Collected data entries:
*** Block opens ***
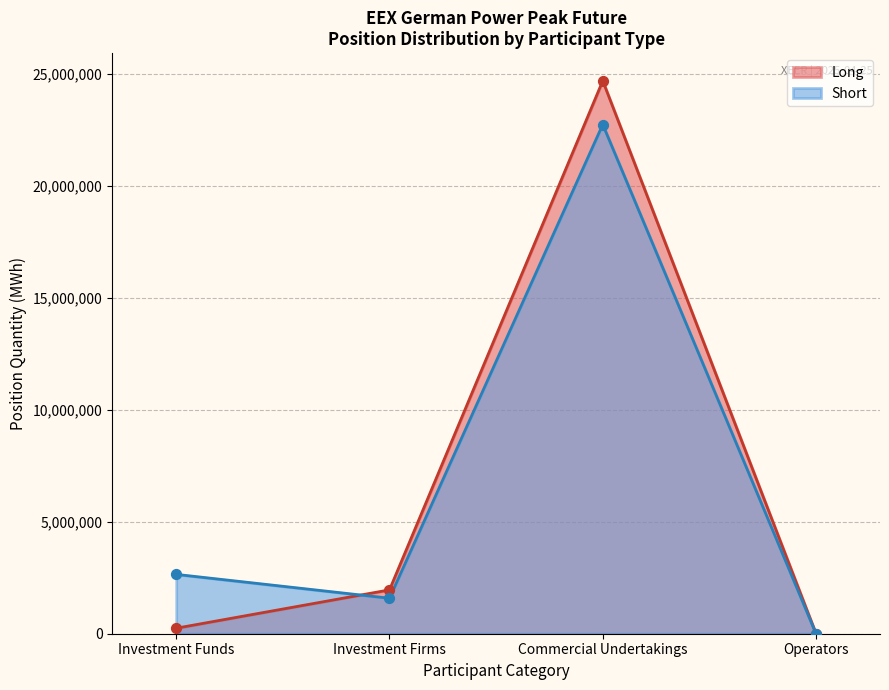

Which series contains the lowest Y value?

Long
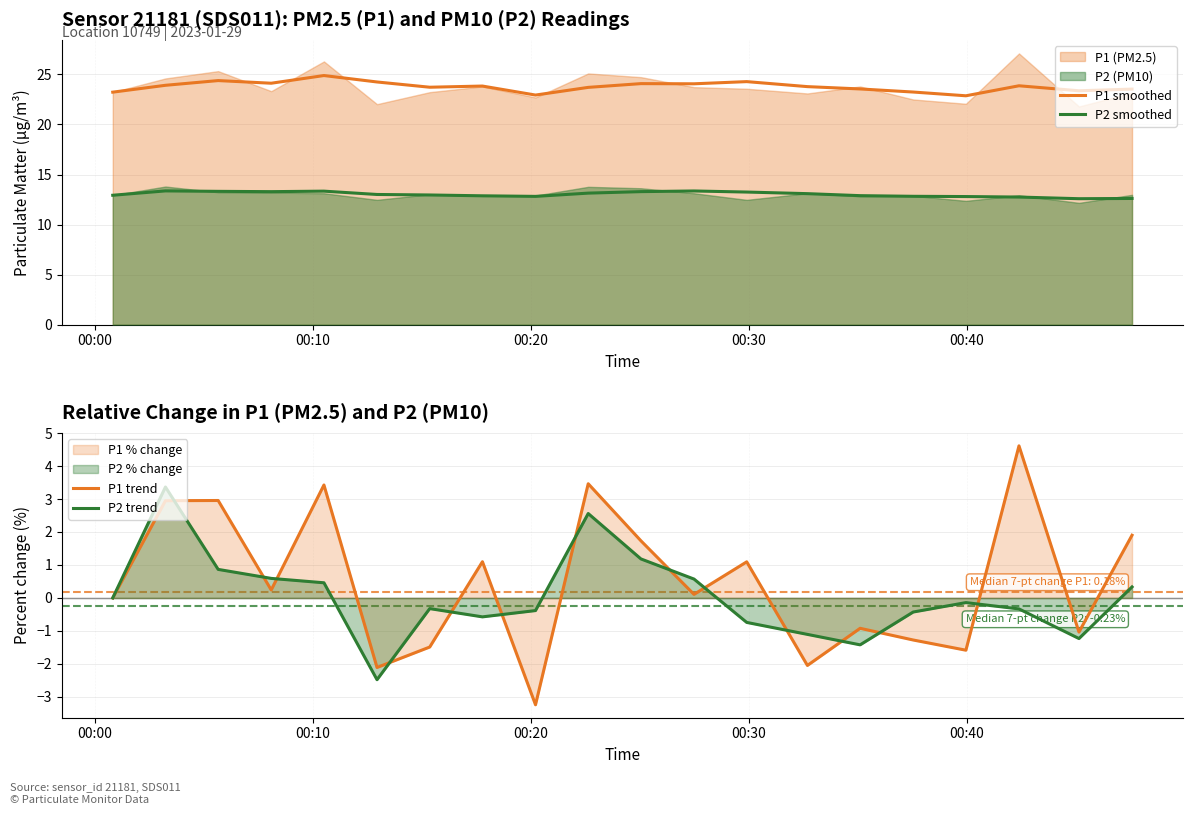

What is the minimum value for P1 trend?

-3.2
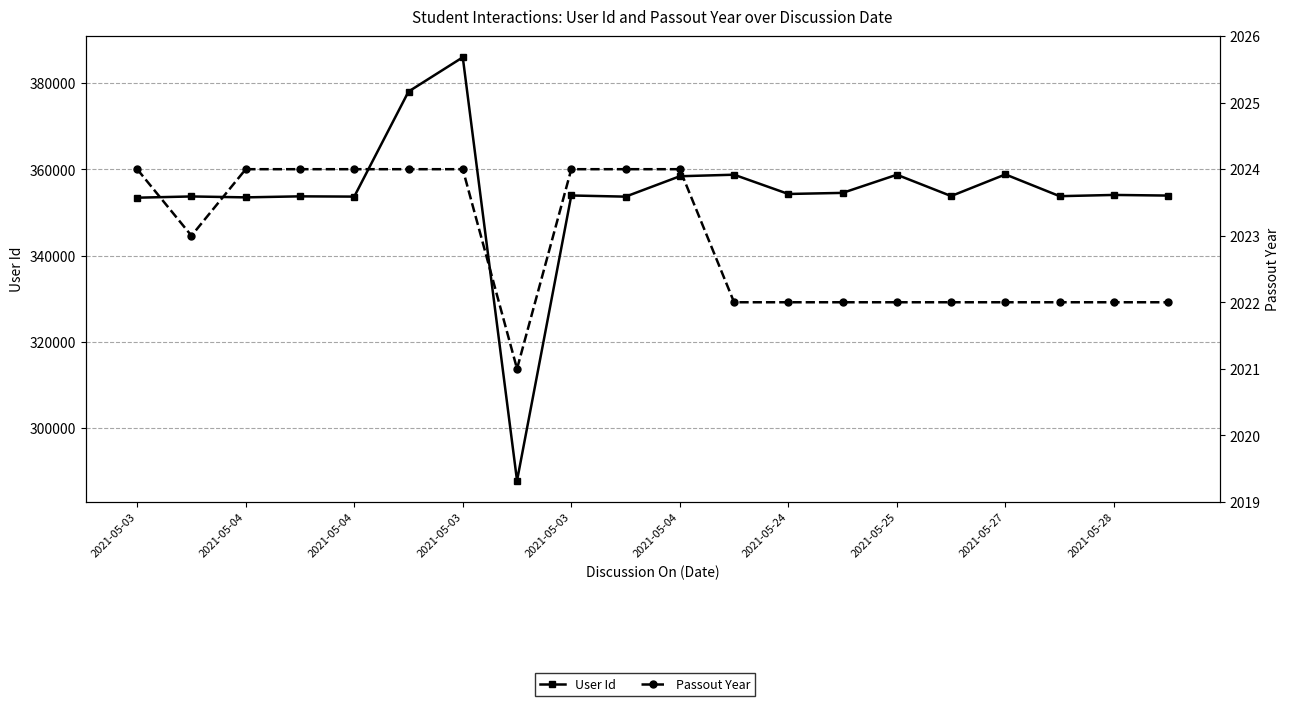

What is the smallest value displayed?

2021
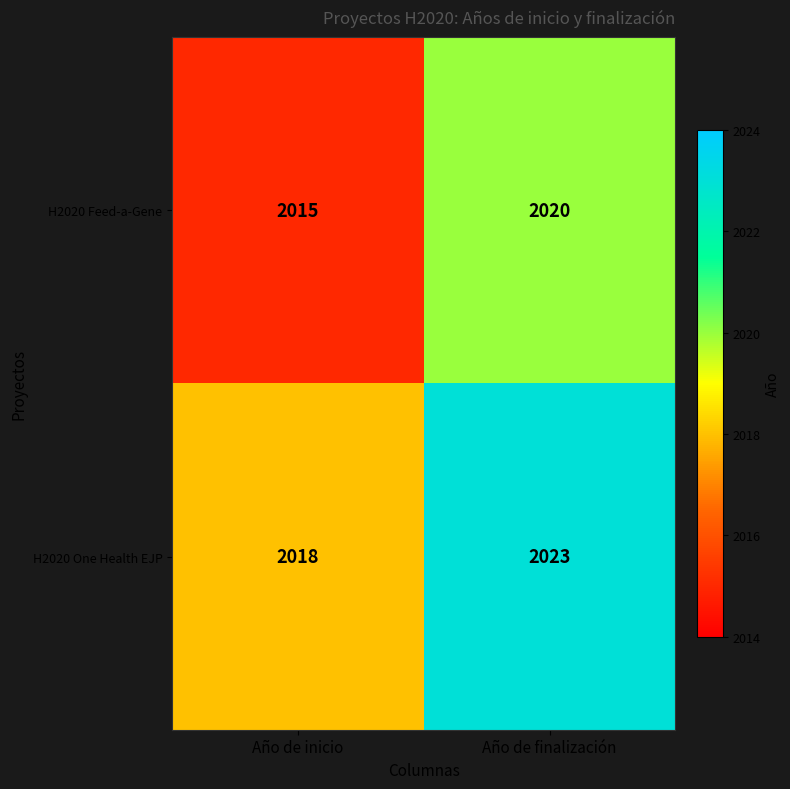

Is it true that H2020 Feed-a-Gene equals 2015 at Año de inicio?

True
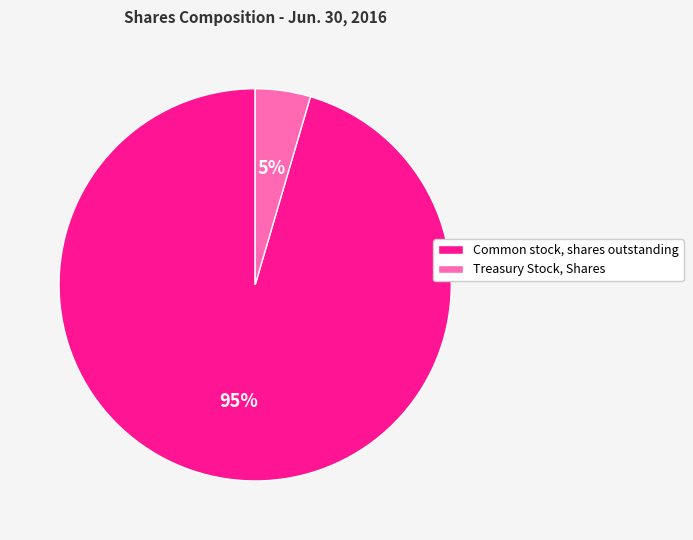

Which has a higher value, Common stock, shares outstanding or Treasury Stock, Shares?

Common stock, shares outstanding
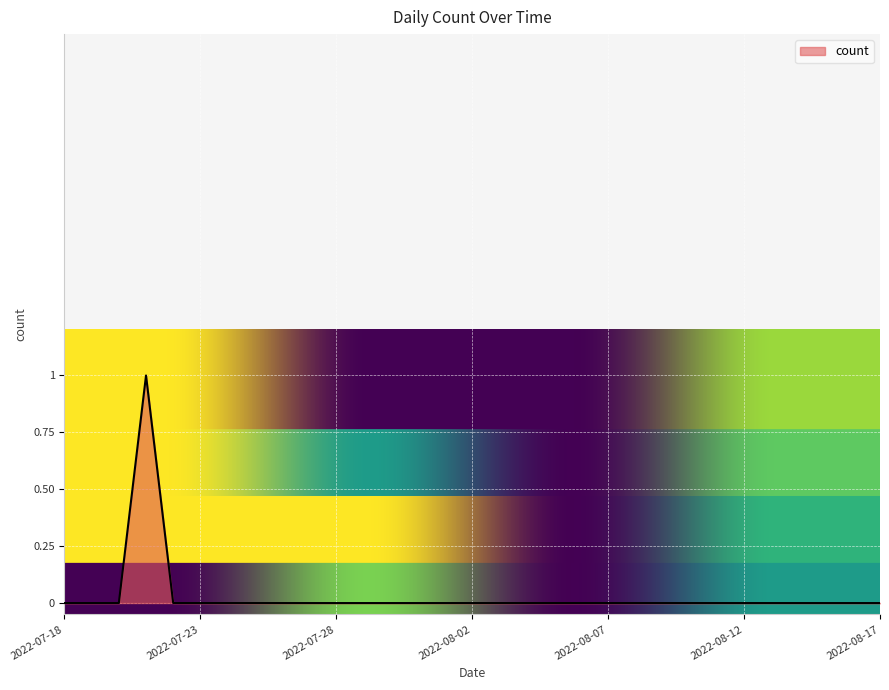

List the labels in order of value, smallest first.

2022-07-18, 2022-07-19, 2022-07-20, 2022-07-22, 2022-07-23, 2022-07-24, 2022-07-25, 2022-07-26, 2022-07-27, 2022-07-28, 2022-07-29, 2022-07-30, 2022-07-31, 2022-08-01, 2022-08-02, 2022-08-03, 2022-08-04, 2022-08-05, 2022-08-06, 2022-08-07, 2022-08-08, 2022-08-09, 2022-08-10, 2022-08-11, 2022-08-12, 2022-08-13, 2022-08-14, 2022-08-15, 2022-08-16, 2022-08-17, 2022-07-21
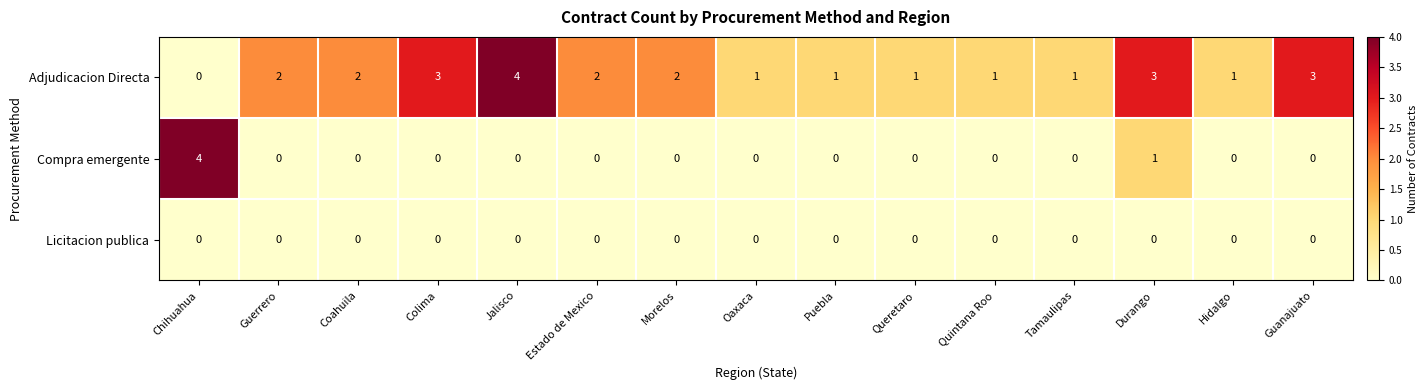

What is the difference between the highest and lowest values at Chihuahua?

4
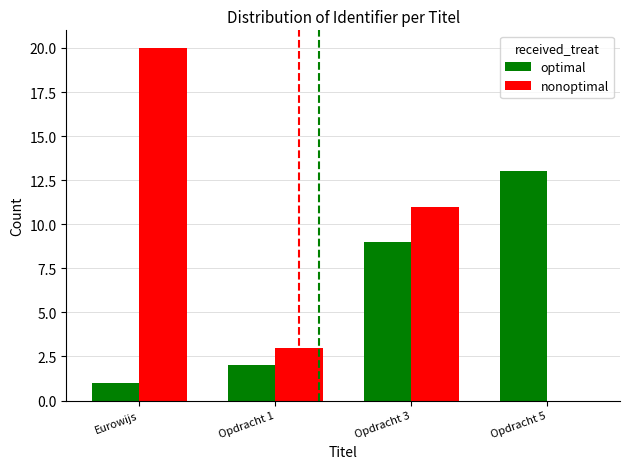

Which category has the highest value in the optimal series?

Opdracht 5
*** Block closes ***
§ **Action item**
Could you change every "smallest" in the material above to "least" and give the lines again, otherwise unchanged and without the pictures?

§ **Exercise solution**
Which series contains the lowest Y value?

Long

What is the minimum value for P1 trend?

-3.2

What is the least value displayed?

2021

Is it true that H2020 Feed-a-Gene equals 2015 at Año de inicio?

True

Which has a higher value, Common stock, shares outstanding or Treasury Stock, Shares?

Common stock, shares outstanding

List the labels in order of value, least first.

2022-07-18, 2022-07-19, 2022-07-20, 2022-07-22, 2022-07-23, 2022-07-24, 2022-07-25, 2022-07-26, 2022-07-27, 2022-07-28, 2022-07-29, 2022-07-30, 2022-07-31, 2022-08-01, 2022-08-02, 2022-08-03, 2022-08-04, 2022-08-05, 2022-08-06, 2022-08-07, 2022-08-08, 2022-08-09, 2022-08-10, 2022-08-11, 2022-08-12, 2022-08-13, 2022-08-14, 2022-08-15, 2022-08-16, 2022-08-17, 2022-07-21

What is the difference between the highest and lowest values at Chihuahua?

4

Which category has the highest value in the optimal series?

Opdracht 5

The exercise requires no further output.